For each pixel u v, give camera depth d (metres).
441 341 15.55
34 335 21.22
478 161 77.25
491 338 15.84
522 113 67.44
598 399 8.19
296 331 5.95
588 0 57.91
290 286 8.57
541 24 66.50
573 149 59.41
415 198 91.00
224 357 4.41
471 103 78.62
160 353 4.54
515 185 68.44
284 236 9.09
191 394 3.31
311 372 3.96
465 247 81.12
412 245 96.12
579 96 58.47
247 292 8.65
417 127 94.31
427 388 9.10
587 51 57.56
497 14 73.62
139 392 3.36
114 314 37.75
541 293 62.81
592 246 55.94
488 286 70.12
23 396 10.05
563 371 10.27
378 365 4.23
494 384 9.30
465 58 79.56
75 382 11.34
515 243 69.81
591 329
____
■ Goal of the exercise
Retype every record above exactly as it stands.

■ Response below
For each pixel u v, give camera depth d (metres).
441 341 15.55
34 335 21.22
478 161 77.25
491 338 15.84
522 113 67.44
598 399 8.19
296 331 5.95
588 0 57.91
290 286 8.57
541 24 66.50
573 149 59.41
415 198 91.00
224 357 4.41
471 103 78.62
160 353 4.54
515 185 68.44
284 236 9.09
191 394 3.31
311 372 3.96
465 247 81.12
412 245 96.12
579 96 58.47
247 292 8.65
417 127 94.31
427 388 9.10
587 51 57.56
497 14 73.62
139 392 3.36
114 314 37.75
541 293 62.81
592 246 55.94
488 286 70.12
23 396 10.05
563 371 10.27
378 365 4.23
494 384 9.30
465 58 79.56
75 382 11.34
515 243 69.81
591 329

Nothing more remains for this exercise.